VIH Helicopters operates five bases out of western Canada and each of these locations will be able to monitor the company’s domestic flights. The ability to be in touch with any pilot at any given time is a great advantage in dispatching, fleet staging and making crew changes throughout western Canada.
Because the system is based on the Iridium satellite network, the instances of lost signals are minimal to non-existent. VIH Helicopters’ Canadian missions are flown primarily outside of the urban jungle and aircraft are almost always visible to the people on the ground.
Mycroft says that the network has proven to be 100 per cent reliable.
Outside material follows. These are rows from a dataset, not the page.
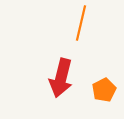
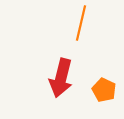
orange pentagon: rotated 20 degrees counterclockwise
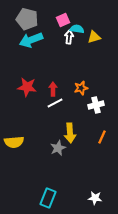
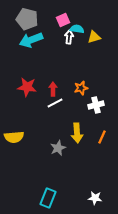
yellow arrow: moved 7 px right
yellow semicircle: moved 5 px up
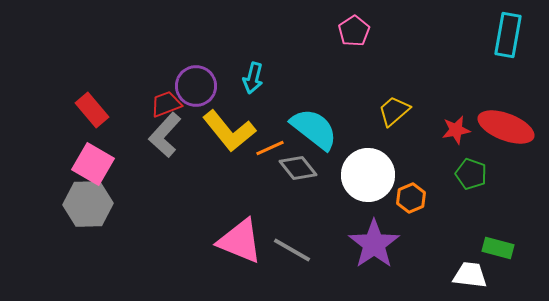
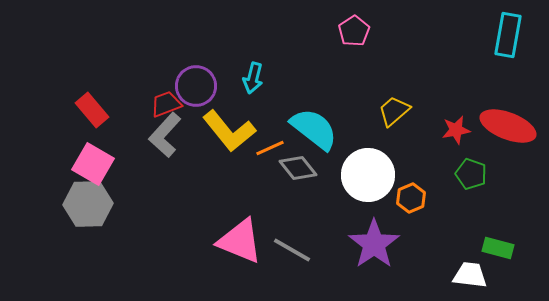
red ellipse: moved 2 px right, 1 px up
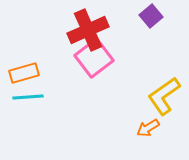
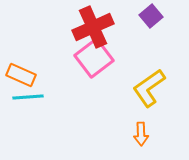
red cross: moved 5 px right, 3 px up
orange rectangle: moved 3 px left, 2 px down; rotated 40 degrees clockwise
yellow L-shape: moved 15 px left, 8 px up
orange arrow: moved 7 px left, 6 px down; rotated 60 degrees counterclockwise
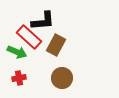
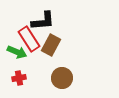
red rectangle: moved 2 px down; rotated 15 degrees clockwise
brown rectangle: moved 5 px left
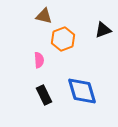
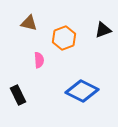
brown triangle: moved 15 px left, 7 px down
orange hexagon: moved 1 px right, 1 px up
blue diamond: rotated 48 degrees counterclockwise
black rectangle: moved 26 px left
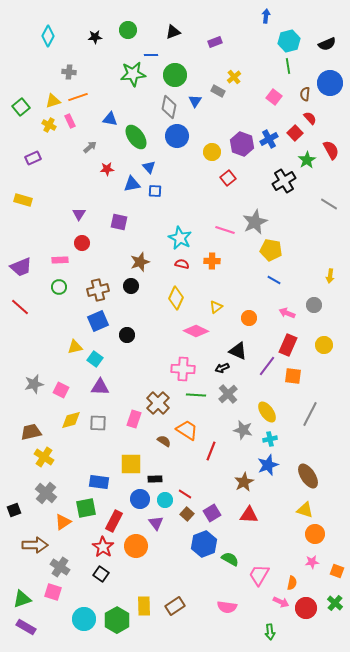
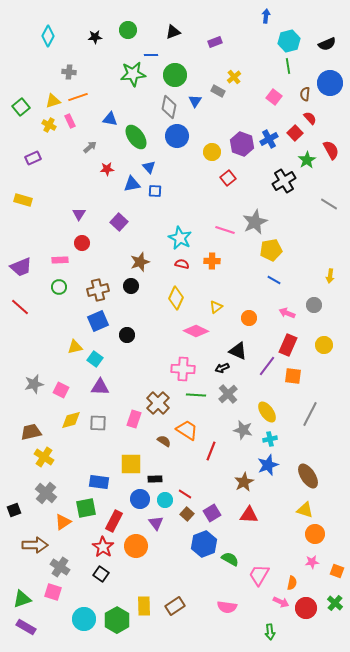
purple square at (119, 222): rotated 30 degrees clockwise
yellow pentagon at (271, 250): rotated 20 degrees counterclockwise
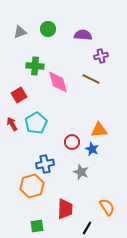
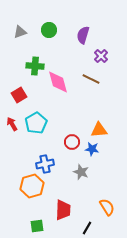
green circle: moved 1 px right, 1 px down
purple semicircle: rotated 78 degrees counterclockwise
purple cross: rotated 32 degrees counterclockwise
blue star: rotated 16 degrees counterclockwise
red trapezoid: moved 2 px left, 1 px down
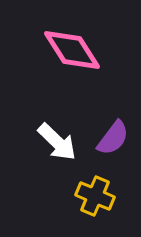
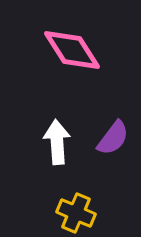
white arrow: rotated 138 degrees counterclockwise
yellow cross: moved 19 px left, 17 px down
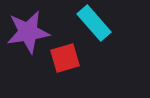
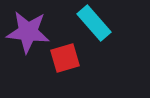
purple star: rotated 15 degrees clockwise
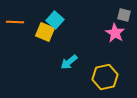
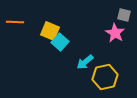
cyan square: moved 5 px right, 22 px down
yellow square: moved 5 px right, 1 px up
cyan arrow: moved 16 px right
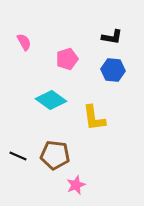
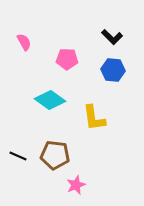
black L-shape: rotated 35 degrees clockwise
pink pentagon: rotated 20 degrees clockwise
cyan diamond: moved 1 px left
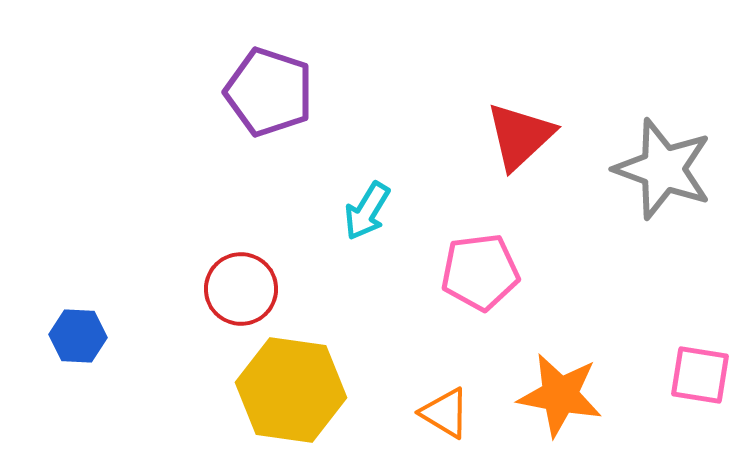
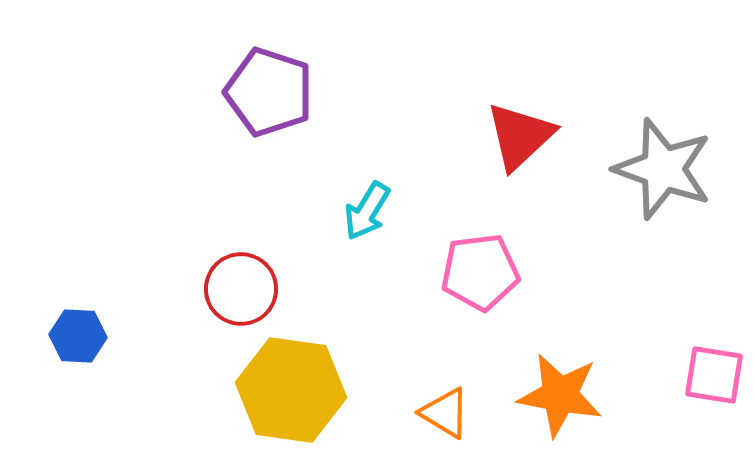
pink square: moved 14 px right
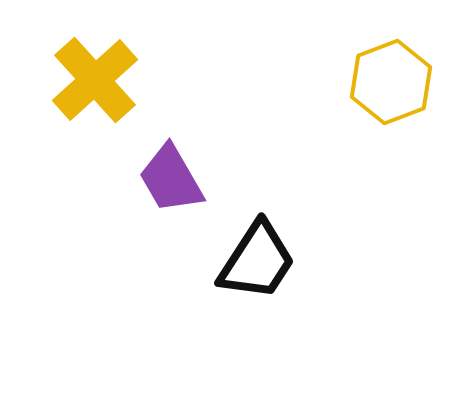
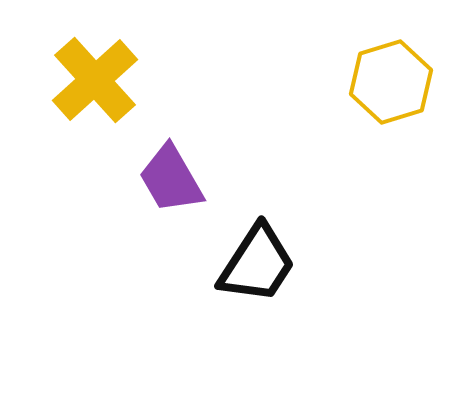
yellow hexagon: rotated 4 degrees clockwise
black trapezoid: moved 3 px down
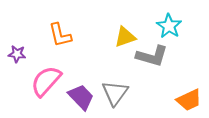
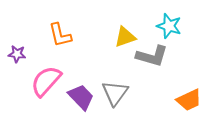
cyan star: rotated 15 degrees counterclockwise
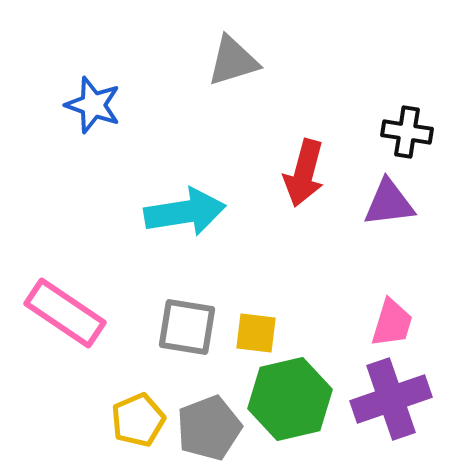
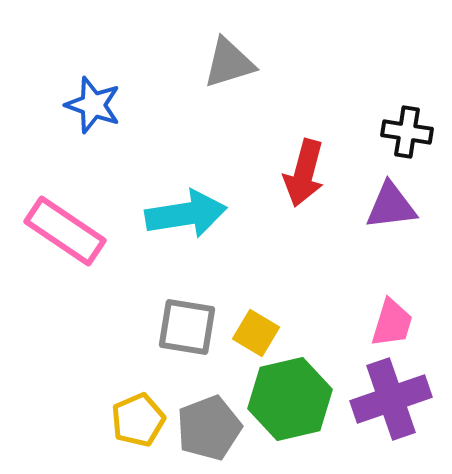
gray triangle: moved 4 px left, 2 px down
purple triangle: moved 2 px right, 3 px down
cyan arrow: moved 1 px right, 2 px down
pink rectangle: moved 82 px up
yellow square: rotated 24 degrees clockwise
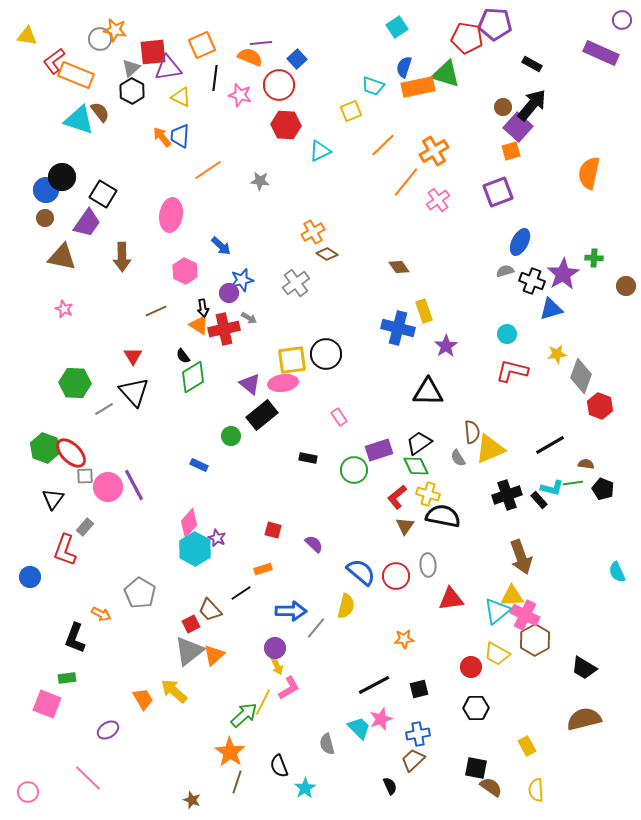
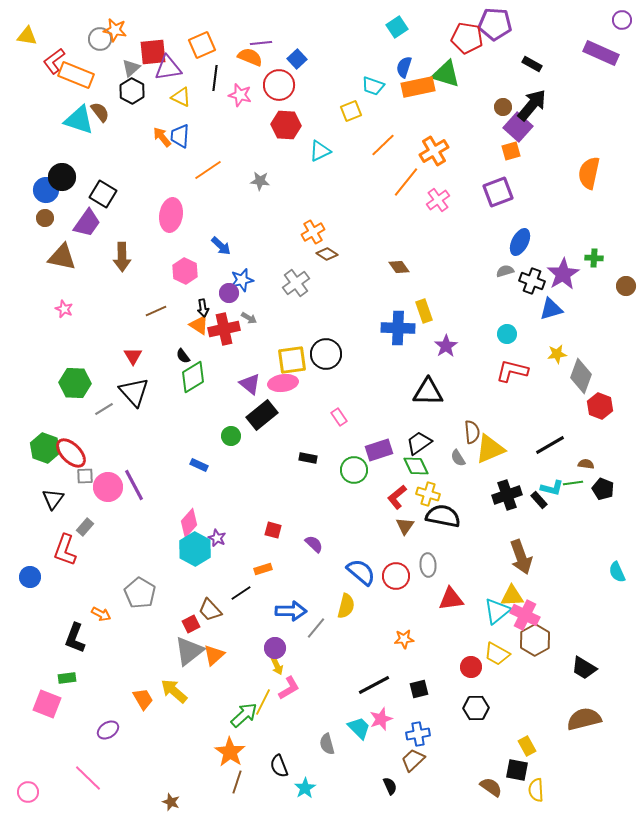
blue cross at (398, 328): rotated 12 degrees counterclockwise
black square at (476, 768): moved 41 px right, 2 px down
brown star at (192, 800): moved 21 px left, 2 px down
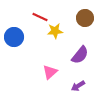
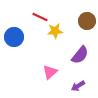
brown circle: moved 2 px right, 3 px down
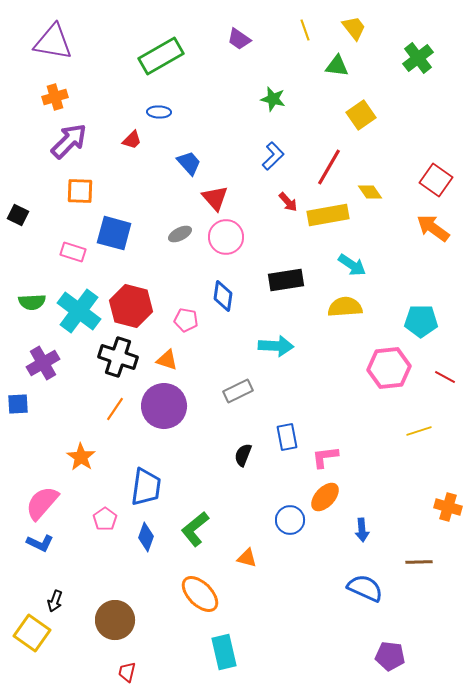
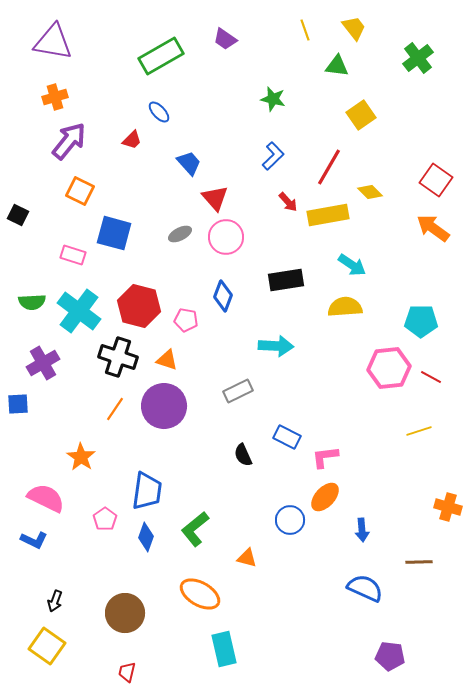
purple trapezoid at (239, 39): moved 14 px left
blue ellipse at (159, 112): rotated 45 degrees clockwise
purple arrow at (69, 141): rotated 6 degrees counterclockwise
orange square at (80, 191): rotated 24 degrees clockwise
yellow diamond at (370, 192): rotated 10 degrees counterclockwise
pink rectangle at (73, 252): moved 3 px down
blue diamond at (223, 296): rotated 12 degrees clockwise
red hexagon at (131, 306): moved 8 px right
red line at (445, 377): moved 14 px left
blue rectangle at (287, 437): rotated 52 degrees counterclockwise
black semicircle at (243, 455): rotated 45 degrees counterclockwise
blue trapezoid at (146, 487): moved 1 px right, 4 px down
pink semicircle at (42, 503): moved 4 px right, 5 px up; rotated 75 degrees clockwise
blue L-shape at (40, 543): moved 6 px left, 3 px up
orange ellipse at (200, 594): rotated 15 degrees counterclockwise
brown circle at (115, 620): moved 10 px right, 7 px up
yellow square at (32, 633): moved 15 px right, 13 px down
cyan rectangle at (224, 652): moved 3 px up
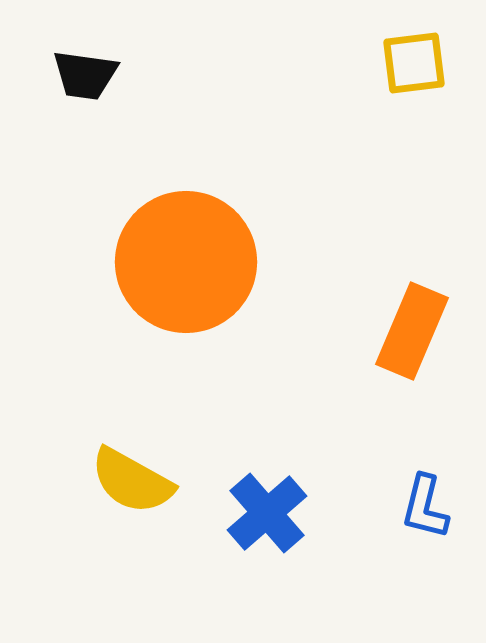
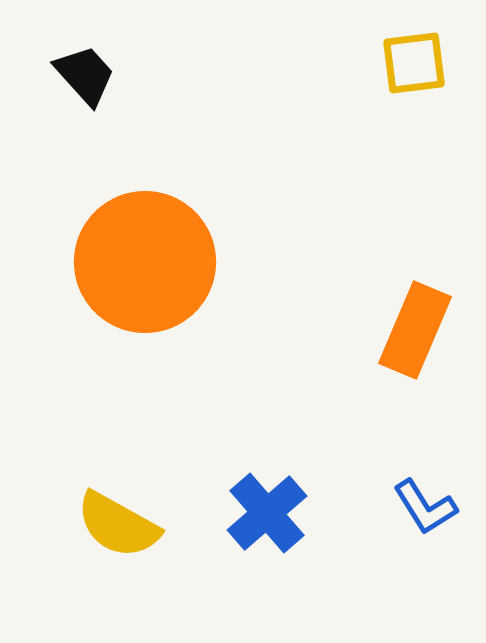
black trapezoid: rotated 140 degrees counterclockwise
orange circle: moved 41 px left
orange rectangle: moved 3 px right, 1 px up
yellow semicircle: moved 14 px left, 44 px down
blue L-shape: rotated 46 degrees counterclockwise
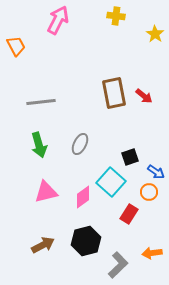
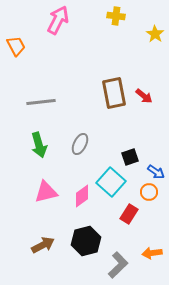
pink diamond: moved 1 px left, 1 px up
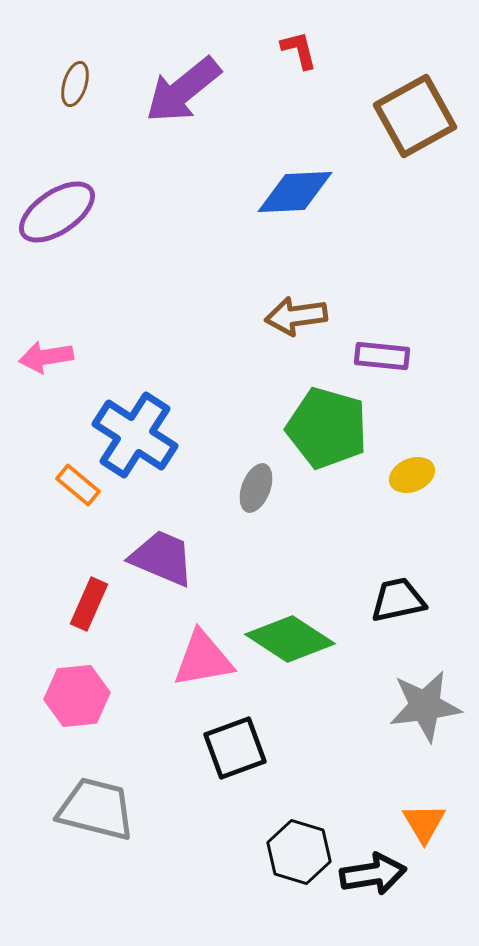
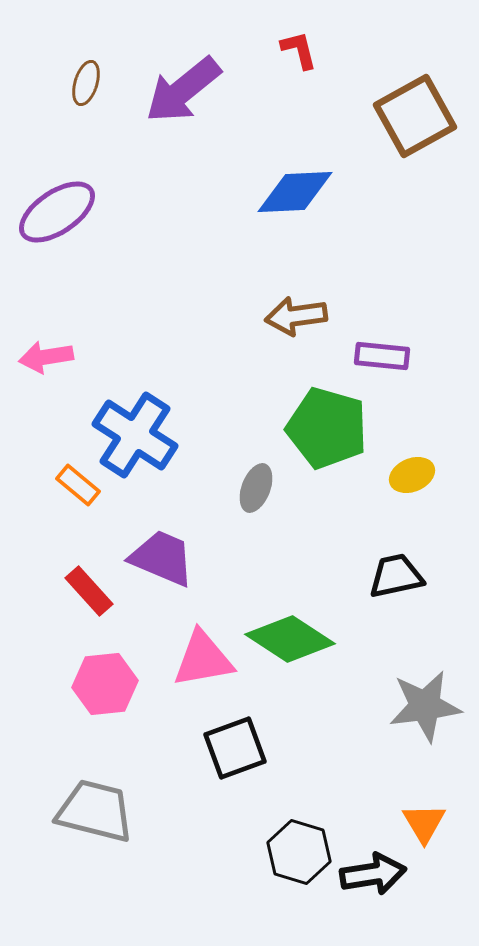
brown ellipse: moved 11 px right, 1 px up
black trapezoid: moved 2 px left, 24 px up
red rectangle: moved 13 px up; rotated 66 degrees counterclockwise
pink hexagon: moved 28 px right, 12 px up
gray trapezoid: moved 1 px left, 2 px down
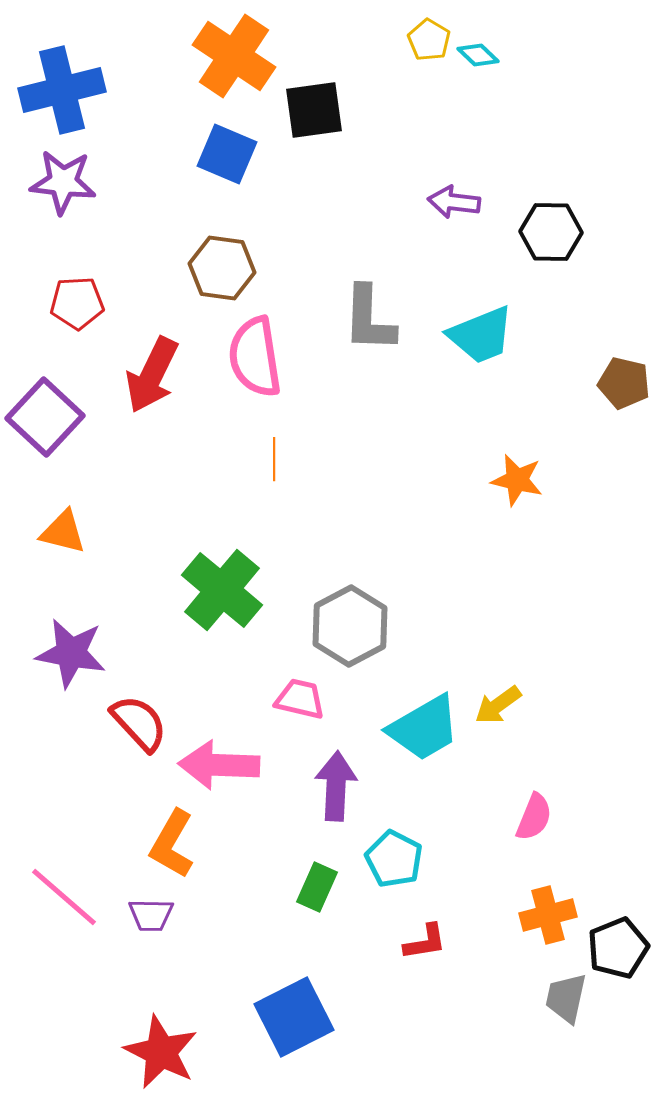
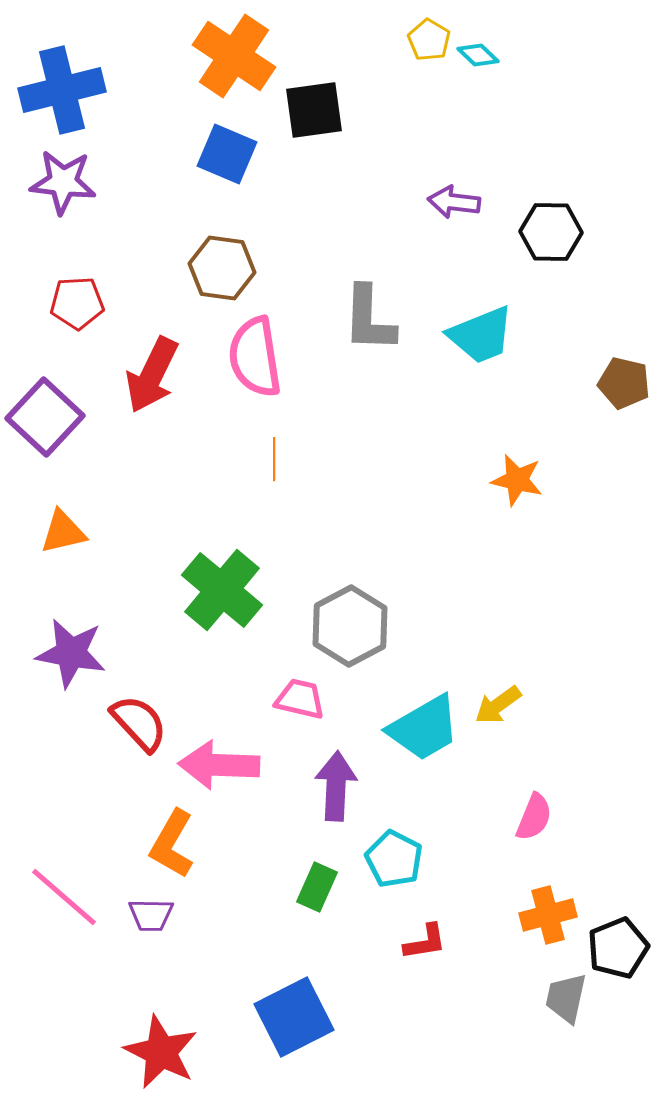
orange triangle at (63, 532): rotated 27 degrees counterclockwise
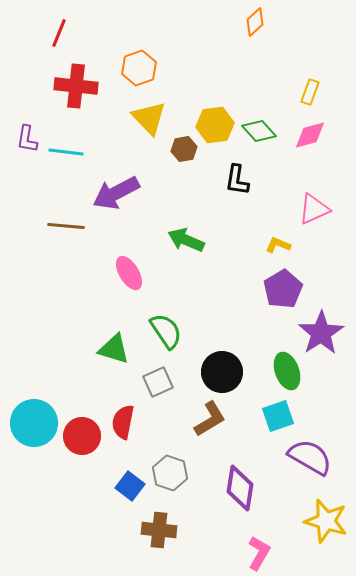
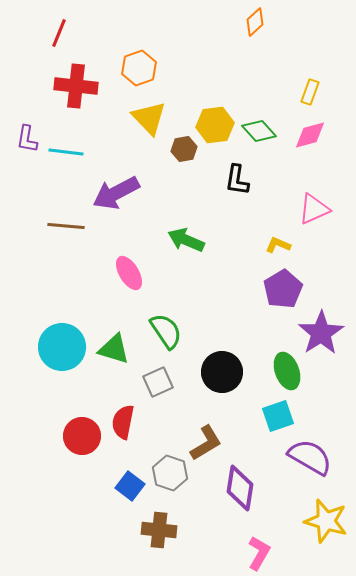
brown L-shape: moved 4 px left, 24 px down
cyan circle: moved 28 px right, 76 px up
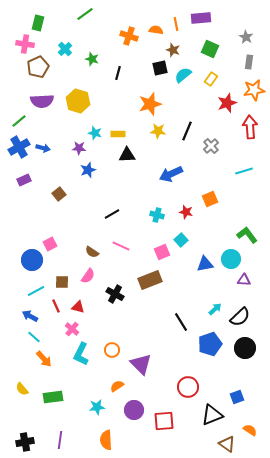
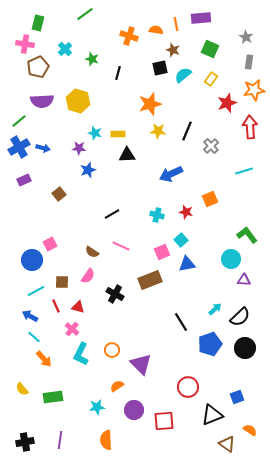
blue triangle at (205, 264): moved 18 px left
On occasion an aircraft may disappear momentarily into a river valley or behind a mountain, but will reappear as soon as the helicopter has cleared the obstruction. This fact underscores one of the system’s most important advantages. It provides a higher level of safety. As Olsen points out, “It takes the ‘search’ out of ‘search and rescue’.”
VIH Helicopters is now also able to follow its increasing number of internationally contracted aircraft. The equipment is already in use in the Cougar Helicopter division of VIH Aviation Group, assisting in offshore oil and gas service. Installing the same solutions on VIH Helicopters allows for greater flexibility and increased security with international flight following of VIH aircraft through Cougar Helicopters’ 24-hour state-of-the-art dispatch center.
One of the most important reasons for selecting Blue Sky Network, says Mycroft, was because of the ease in which those on the ground can use the system. The system runs on a regular PC and anyone in the company can monitor the fleet from a laptop through the Internet. The system can also be up and running in a very short time because installation is quick and there is little or no training involved for either pilots or dispatchers.
VIH Helicopters is installing the units itself through its own MRO department and at the time of writing had already completed eight of the 50-plus installations.